В Зимнем дворце я искал камею Гонзага (марка с ее изображением была у меня в альбоме). В конце концов выяснил, что камею забрали на реставрацию, и, довольный хотя бы тем, что подтвердилось ее существование, счастливо заплутал. Уже без сил я выбрался к «Танцу» Матисса. Мне понадобилось несколько мгновений, чтобы осознать, что эта вспышка света была сокровищем; что солнечные пятна Матисса реальней окружающего мира.

Вторую половину дня Эрмитаж бесконечно плыл мимо анфиладными внутренностями. Каждая картина, статуя, лестница вели в потустороннее пространство. На следующий день я пришел смотреть только Матисса, но всё равно заблудился по пути к нему, как муравей в шкатулке сокровищ.

В результате я оказался у статуи спящего гермафродита и долго ходил вокруг нее, не веря своим глазам.

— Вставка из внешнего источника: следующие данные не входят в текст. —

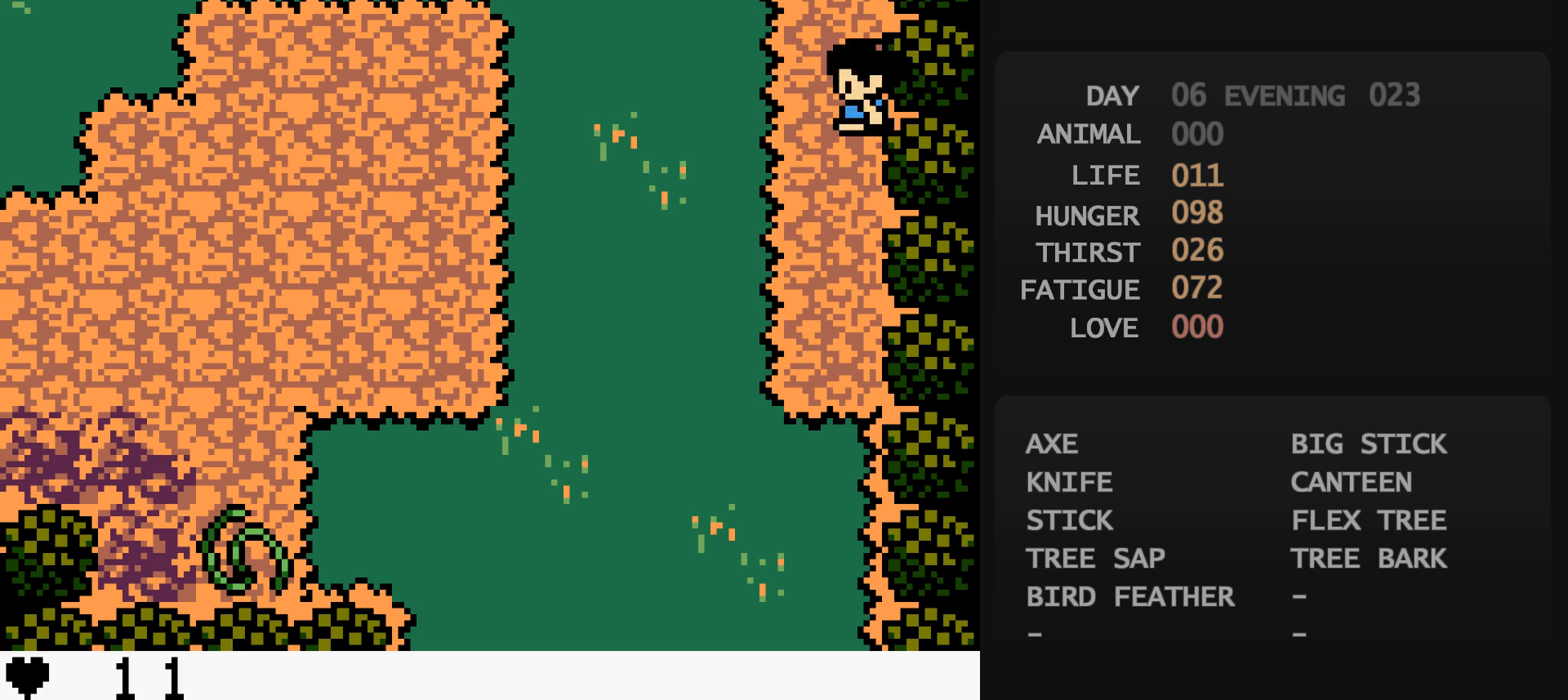
{"buttons": [], "events": []}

Так я потом и ходил по Петербургу – не доверяя зрению, и до сих пор я не вполне верю, что этот город существует: настолько он вычеркнут из ментальности страны и в то же время некогда создан для решительного формирования ее, ментальности, стиля. Странное соположение жилого и нежилого, не предназначенного для жизни и тем не менее населенного, слишком немыслимого и в то же время доступного – как некогда в Аничковом дворце герою Бабеля оказалась доступна рубаха Александра III – рукава до полу, – странное замешательство от неуместности и красоты, понимание того, что красота умерщвляет желание, простую жизнь, – вот это всё сложилось и выровнялось в образ великого города.

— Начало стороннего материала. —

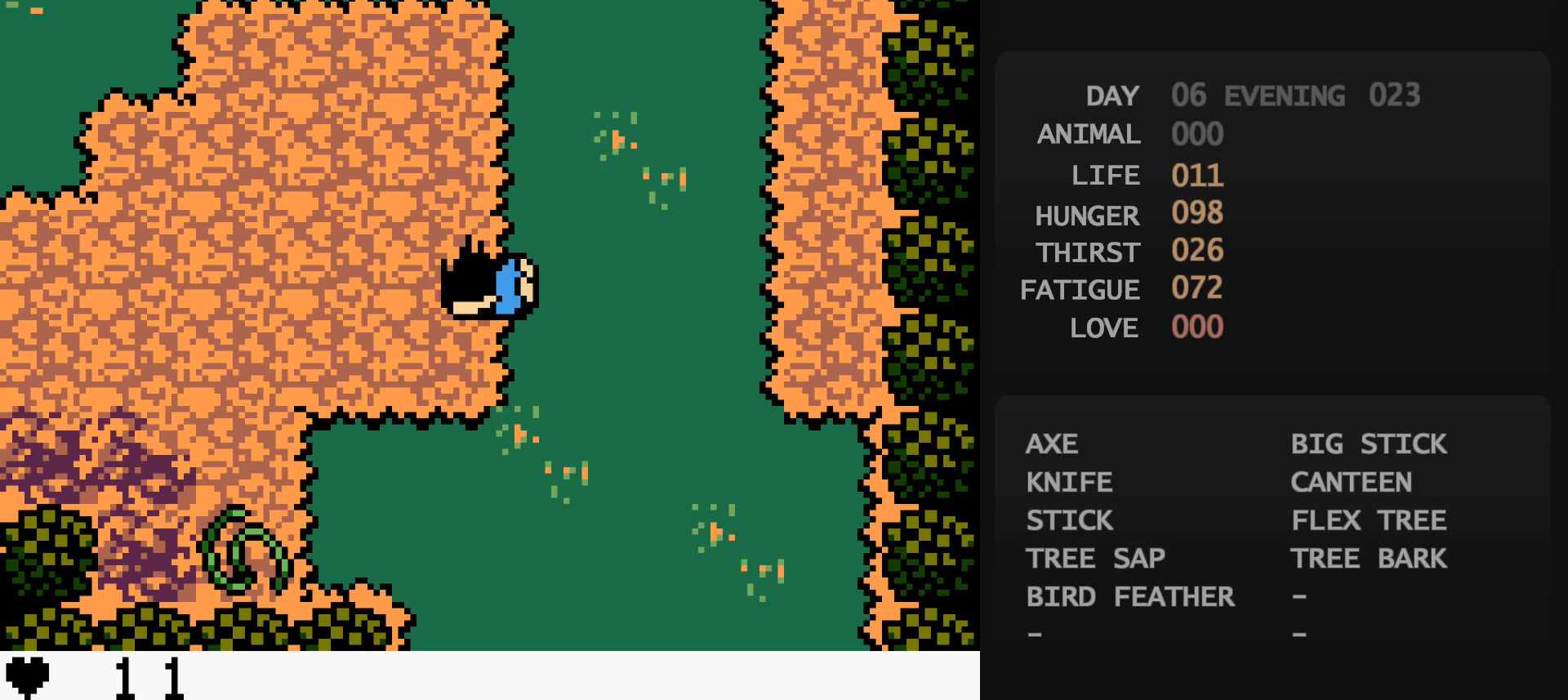
{"buttons": [], "events": []}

Нельзя сказать, что, глядя на спящего гермафродита, уже тогда я это отчетливо понял – но ощущение подлинности образа, чья суть была в совмещении влечения и недоступности, возникло в тот момент точной рифмой.

Про главное. После слов

Теперь пустыня в зрачках, ветер в бронхах.
Тысячелетья шлифуют мозга кору.
Волны мелют песок, он спекается в окнах.
Что ты, песок, мне покажешь? Мечту?
Мне она не нужна больше. Дым
развалин? Глаза отслезились давно.
До марли туч стер меня мой Додыр.
Мне теперь легко, тяжело: высоко.
Сколько здесь ни люби, всё равно до смерти.
Выйти из дому, вселиться в песочницу жить.
Кошка за голубем двор пересекает, и дети –
не мои, не мои – дежурят в засаде с распятьем казнить.
На что Эвридика смотрела, не обернувшись? Какой
горизонт ее ослепил? Чью ладонь
сжимала в своей, чей голос родной
был отвергнут с усильем: «Не тронь, не тронь».

Про героев. Сила кино

Я не то что не люблю Лос-Анджелес, я его остерегаюсь. Для меня он весь тонет в черно-белой затертости, в ливне царапин на старой пленке; его герои с неизбежностью оказываются преданы забвению в заброшенной вилле на бульваре Сансет, засыпанной гремящими под суховеем пожухшими пальмовыми листьями, где в бассейне, наполненном солнцем, плавает труп рассказчика и сценариста.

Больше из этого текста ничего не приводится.